For all the talk of China's emergence as an oil-importing heavyweight, the bulk of global consumption still comes from the rich countries of the OECD. This will change in the coming decade, says the International Energy Agency (IEA). But, in the run up to the oil-price spike of 2008, Western oil consumers were still in charge.
This matters because, in macro-economic terms, Western countries spend cash. Big oil-producing nations tend to save it. So the colossal transfer of money from buyer to seller as oil prices soared in 2008 was a capital flow that went from low-saving to high-saving economies. In 2008, Saudi Arabia's saving rate, as a percentage of GDP, was more than 52%, according to the World Bank. In the US, by contrast, it hovered around 13% during the years of the oil-price surge.

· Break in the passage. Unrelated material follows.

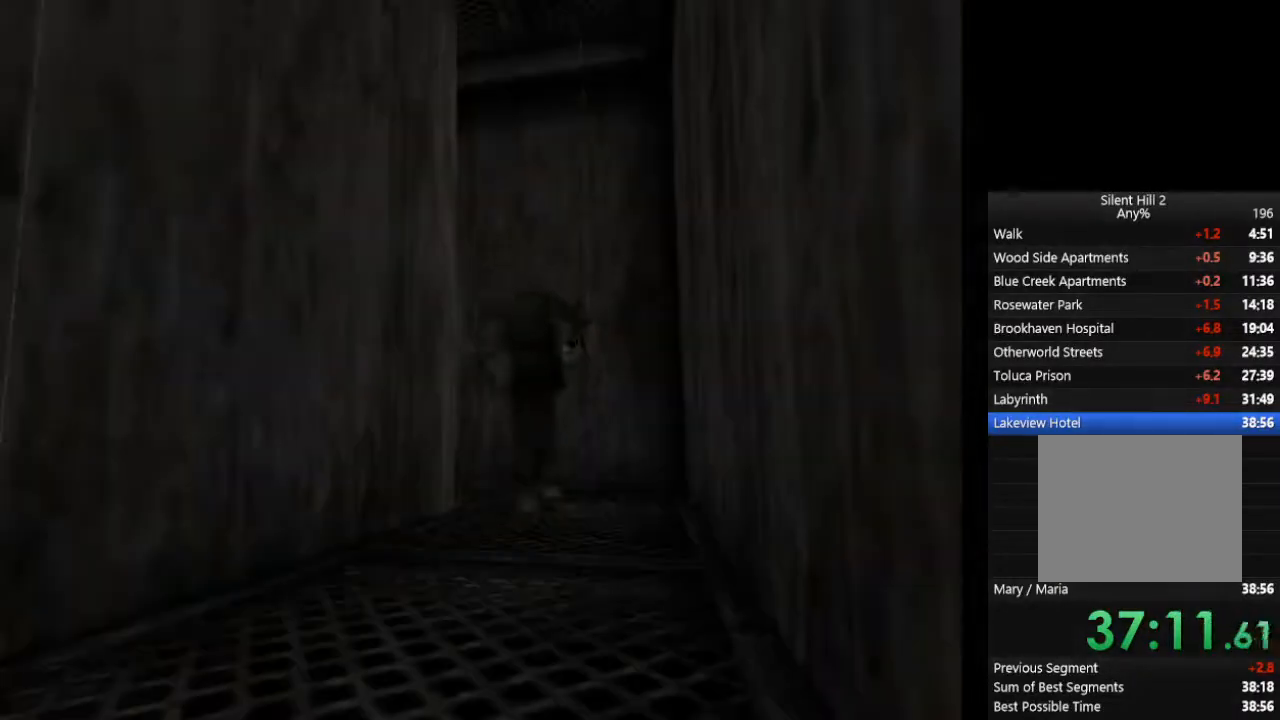
{"buttons": ["CIRCLE"], "left_stick": "up-left", "right_stick": "center", "events": []}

The data are similar for other countries: big oil exporters sock their money away. Big oil buyers spend it.
So if you want a picture of falling liquidity, consider this: between 2005 and 2008, calculated analysts at CIBC World Markets, a 500% rise in the cost of crude – twice the size of the spike in the oil shocks of 1973 and 1980 – yielded a $200bn jump in the US' annual oil import bill. For the OECD as a whole, the fuel bill rose by $0.7 trillion in that period. About $400bn of that went straight to Opec.
Through the lens of the oil price
The graphic below looks at the world's economy through the lens of the oil price. Petroleum Economist took the average price from 2007, 2008 and 2009 – the years that cover the spike, the collapse and the start of the oil-price recovery – and calculated the oil export-import balance of every country involved in the game. (Each of the world's nations consumes oil; but only the ones below import crude.) We calculated the average annual GDP growth for each of these countries, too.
On the left, you'll find the countries that have done well from the oil price. Saudi Arabia's position will surprise no one. Nor should anyone be shocked to find the US, the world's greediest oil consumer, on the right.
But the sums involved should give pause for thought. Saudi Arabia, Russia, Iran, the UAE, Nigeria and Venezuela between them sucked in more than $1.7 trillion in oil receipts in the period. The six consumers with the biggest oil bills, by contrast, sent more than $1.8 trillion in the other direction. That's an enormous wealth transfer.
Look at the GDP-growth figures and something else becomes clear. Oil-export wealth didn't translate necessarily into a healthy economy, with the obvious exception of Qatar and its tiny and affluent population. (Only two of the 11 fastest-growing economies are in Opec.) But oil-import paucity undermined the biggest consumers, with the exception of India and South Korea. In short, industrial, manufacturing and raw non-oil-exporting prowess yielded growth – with China in the vanguard.
For Westerners it all adds up to a worrying picture. OECD oil consumption may go into slow stagnation, believes the IEA. But the need for it in these economies isn't going to disappear any time soon. Meanwhile, the rapid growth of demand in Asia – 57% from China alone in the next 25 years, says the IEA – will help support prices. Western economies will keep sending money to oil producers, with little influence over the price and, therefore, no control over the size of the cheque they write each year.